An illustration of the evolutionary process of streptoneury among gastropods. A. bilateral, B. asymmetrical, C. streptoneurous condition. The reference letters are placed upon the organs of the primitive left side. a. anus; c. cerebral ganglion; g. ctenidium; l. auricle; m. mouth; n. nephridial opening; o. osphradium; pa. parietal ganglion; pe. pedal ganglion; pl. pleural ganglion; v. ventricle.

Streptoneury or chiastoneury is a plesiomorphic condition present in all gastropods which is a result of an evolutionary event called torsion in which the intestines, heart, nephridia, gills, and nerve cords "twist" causing some organs to migrate from the animal's left to its right in order to accommodate the relocation of the mantle cavity close to the animal's head. Specifically, streptoneury is the crossing of the cerebrovisceral connectives caused by this torsion.

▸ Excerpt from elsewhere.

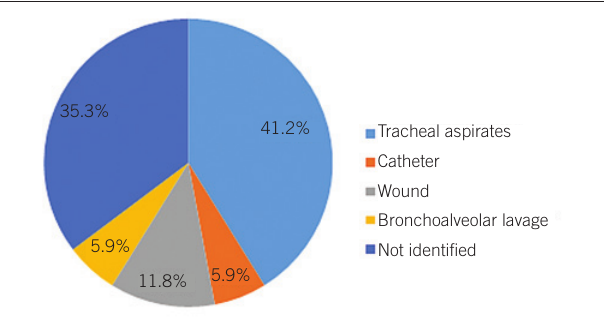
figurE 2 − Percentage of 17 Acinetobacter baumannii isolates from hospital 2 according to the source of specimens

In a streptoneurous animal, the right visceral nerve becomes a supraintestinal nerve (i.e., moving up from its former position along the intestines on the right side) and the left visceral nerve becomes a subintestinal nerve (i.e., moving down below the intestines and shifting to the right).

The extant gastropod molluscs can be described as streptoneurous. However, some lineages, especially the opisthobranchs, have reversed this twist secondarily. The term for this event is detorsion, and the condition in a detorted animal— a state in which these nerves no longer cross— is called euthyneury.